Nancy Crotti, The Daily Record Newswire
Parties just going into business together may believe everything is going to work out swell. Litigators know it does not always happen that way.
Business attorneys would be wise to add an alternative dispute resolution clause to their clients’ contracts, just in case of a falling-out, according to Timothy Pramas, an attorney with Manty & Associates in Minneapolis. If they wait until a major disagreement arises, those once-amicable business partners could be headed down the long, expensive road to court.
Pramas should know. Until recently, he worked as an in-house counsel for Supervalu. The grocery chain added ADR clauses to contracts with many of its wholesale customers and vendors, Pramas said. He has also represented private-practice clients in arbitrations.
ADR should never be an afterthought, according to Pramas and attorney David Allgeyer, a partner at Lindquist & Vennum in Minneapolis and an arbitrator for 15 years. They recently led a seminar on the ins and outs of ADRs, focusing on arbitration.
“That’s to discuss on the front end, what the benefit might be to pursuing arbitration or some alternative,” Pramas said.
Alternative dispute resolution may include arbitration (which is usually binding), mediation or other types of non-binding resolution such as early neutral evaluation and summary jury trial. Mediators can help parties reach an agreement but cannot decide a case, which can still go to trial or settlement. Arbitrators take the place of judge or jury, deciding a case unless the parties opt to settle, but they cannot order the parties to mediation or a settlement conference.

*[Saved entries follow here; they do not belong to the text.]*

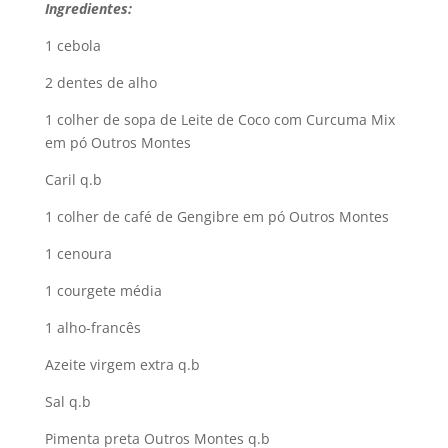
Ingredientes:
1 cebola
2 dentes de alho
1 colher de sopa de Leite de Coco com Curcuma Mix
em pó Outros Montes
Caril q.b
1 colher de café de Gengibre em pó Outros Montes
1 cenoura
1 courgete média
1 alho-francês
Azeite virgem extra q.b
Sal q.b
Pimenta preta Outros Montes q.b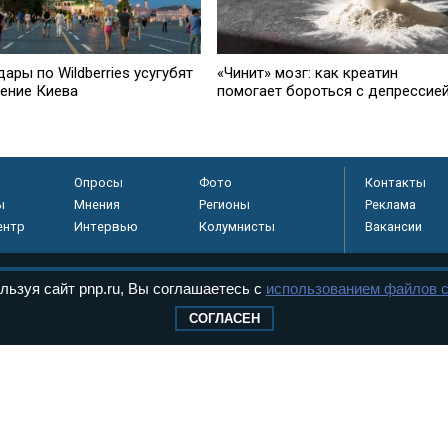
дары по Wildberries усугубят
«Чинит» мозг: как креатин
ение Киева
помогает бороться с депрессие
Опросы
Фото
Контакты
ы
Мнения
Регионы
Реклама
ентр
Интервью
Колумнисты
Вакансии
льзуя сайт pnp.ru, Вы соглашаетесь с
использованием файлов c
регистрировано в
СОГЛАСЕН
 технологий и
8+
.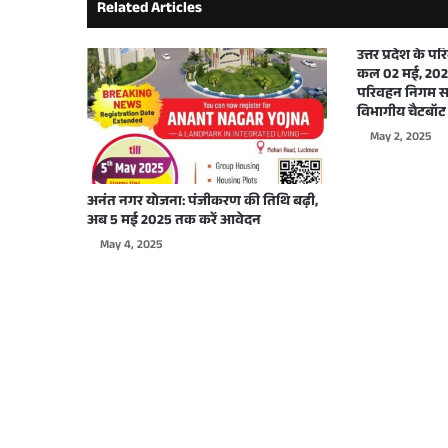
Related Articles
September 29, 2025
उत्तर प्रदेश के 
कल 02 मई, 2025
परिवहन निगम सभ
विभागीय चैटबॉट 
May 2, 2025
September 26, 2025
अनंत नगर योजना: पंजीकरण की तिथि बढ़ी,
अब 5 मई 2025 तक करें आवेदन
May 4, 2025
September 22, 2025
September 17, 2025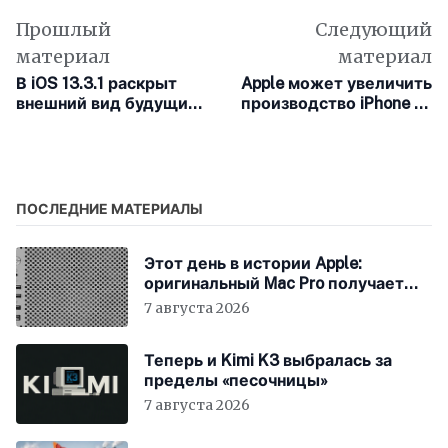
Прошлый
Следующий
материал
материал
В iOS 13.3.1 раскрыт
Apple может увеличить
внешний вид будущих
производство iPhone на
наушников Powerbeats
фоне проблем с
4
коронавирусом
ПОСЛЕДНИЕ МАТЕРИАЛЫ
Этот день в истории Apple:
оригинальный Mac Pro получает
мощный процессор Intel
7 августа 2026
Теперь и Kimi K3 выбралась за
пределы «песочницы»
7 августа 2026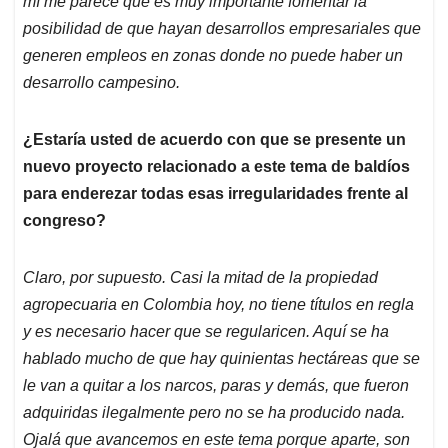
mí me parece que es muy importante fomentar la
posibilidad de que hayan desarrollos empresariales que
generen empleos en zonas donde no puede haber un
desarrollo campesino.
¿Estaría usted de acuerdo con que se presente un
nuevo proyecto relacionado a este tema de baldíos
para enderezar todas esas irregularidades frente al
congreso?
Claro, por supuesto. Casi la mitad de la propiedad
agropecuaria en Colombia hoy, no tiene títulos en regla
y es necesario hacer que se regularicen. Aquí se ha
hablado mucho de que hay quinientas hectáreas que se
le van a quitar a los narcos, paras y demás, que fueron
adquiridas ilegalmente pero no se ha producido nada.
Ojalá que avancemos en este tema porque aparte, son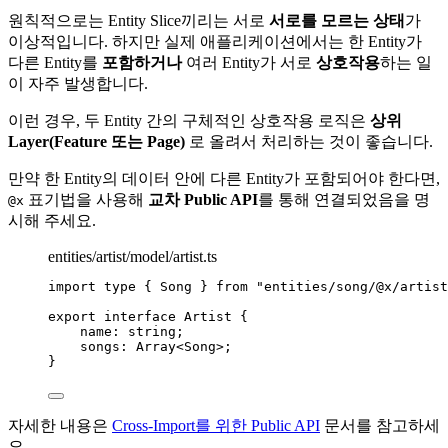
원칙적으로는 Entity Slice끼리는 서로
서로를 모르는 상태
가
이상적입니다. 하지만 실제 애플리케이션에서는 한 Entity가
다른 Entity를
포함하거나
여러 Entity가 서로
상호작용
하는 일
이 자주 발생합니다.
이런 경우, 두 Entity 간의 구체적인 상호작용 로직은
상위
Layer(Feature 또는 Page)
로 올려서 처리하는 것이 좋습니다.
만약 한 Entity의 데이터 안에 다른 Entity가 포함되어야 한다면,
표기법을 사용해
교차 Public API
를 통해 연결되었음을 명
@x
시해 주세요.
entities/artist/model/artist.ts
import
type
 { Song } 
from
"
entities/song/@x/artist
export
interface
 Artist {
name
:
string
;
songs
:
Array
<
Song
>;
}
자세한 내용은
Cross-Import를 위한 Public API
문서를 참고하세
요.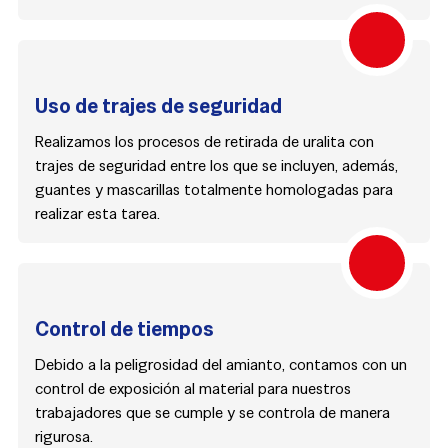
Uso de trajes de seguridad
Realizamos los procesos de retirada de uralita con
trajes de seguridad entre los que se incluyen, además,
guantes y mascarillas totalmente homologadas para
realizar esta tarea.
Control de tiempos
Debido a la peligrosidad del amianto, contamos con un
control de exposición al material para nuestros
trabajadores que se cumple y se controla de manera
rigurosa.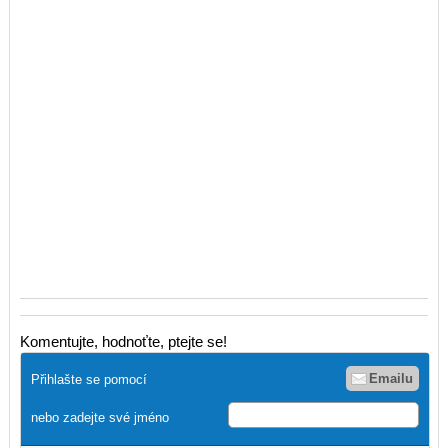
Komentujte, hodnoťte, ptejte se!
Emailu
Přihlašte se pomocí
nebo zadejte své jméno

Whether to add an ADR clause and what to include should depend on what is at stake, Allgeyer said. It may be difficult to determine how complex to make the clause because the parties do not know which issue, if any, might arise, he said.
Like any legal maneuver, arbitration has its pluses and minuses. Drawbacks include the filing fee ($10,000 in multi-million-dollar cases) and arbitrator’s fee, the possibility for delay when attorneys cannot agree whether to arbitrate or find a common a hearing date; and the fact that arbitration generally leaves little room for appeal, even if the arbitrator misinterprets the law.
In order to overturn an arbitrator’s ruling, the federal arbitration statute says a district court must find the arbitrator did one of the following:
• Was corrupt.
• Was biased against one party.
• Refused to change a hearing date despite sufficient cause.
• Refused to hear pertinent evidence.
• Exceeded his or her powers or executed them so poorly that “a mutual, final and definite award upon the subject matter was not made.”
For cases not involving interstate commerce, Minnesota law basically says the same. Even with those narrow grounds, some attorneys will launch a post-arbitration attack.
“That’s when you get your arbitration award,” Allgeyer explained. “It’s supposed to be final, but lawyers being lawyers, they just love to attack the award afterwards, trying to show they’ve met the grounds for vacating the arbitration decision.”
They rarely win, he added.
So why would anyone opt for arbitration? It may be faster and less expensive than going to court, according to Pramas and Allgeyer. For example, the parties may agree to limit the number of depositions, making the process less formal than going to court. The arbitrator may also be an expert in the disputed area, an unlikely trait among judges and juries. Unlike public court rulings, an arbitrator’s decision is private.
The most expensive part of going to court is taking depositions, exchanging documents and doing discovery, Pramas said. Keeping costs lower through arbitration also means attorneys learn less about the case before the hearing.
“Different clients as well as attorneys have different comfort levels,” Pramas said. “You’re never completely unprepared.”
Problems with arbitration may stem from ambiguous ADR clauses, Allgeyer said. Unless they agree up front, the parties may later squabble over which issues the process will cover. If the clause says the arbitrator can interpret the contract but has no power to decide issues of tort or statute, the parties may end up in court, he said.
Allgeyer and Pramas recommend using the American Arbitration Association’s Web page for guidance in drafting ADRs. Other sites include JAMS and the International Institute for Conflict Prevention & Resolution.
The Clausebuilder tool at clausebuilder.org walks an attorney through the process of writing an ADR, depending upon the nature of the contract or dispute type.
Attorneys considering arbitration would be wise to disregard the advice of colleagues who recently won or lost a case that went to arbitration, and instead keep their focus on their contract, Allgeyer and Pramas said.
“You should think objectively about whether the case is right for arbitration based on its size, complexity, and what the issues are likely to be,” Allgeyer said. “(In) a lot of business disputes, the costs of litigation overwhelm the problem.”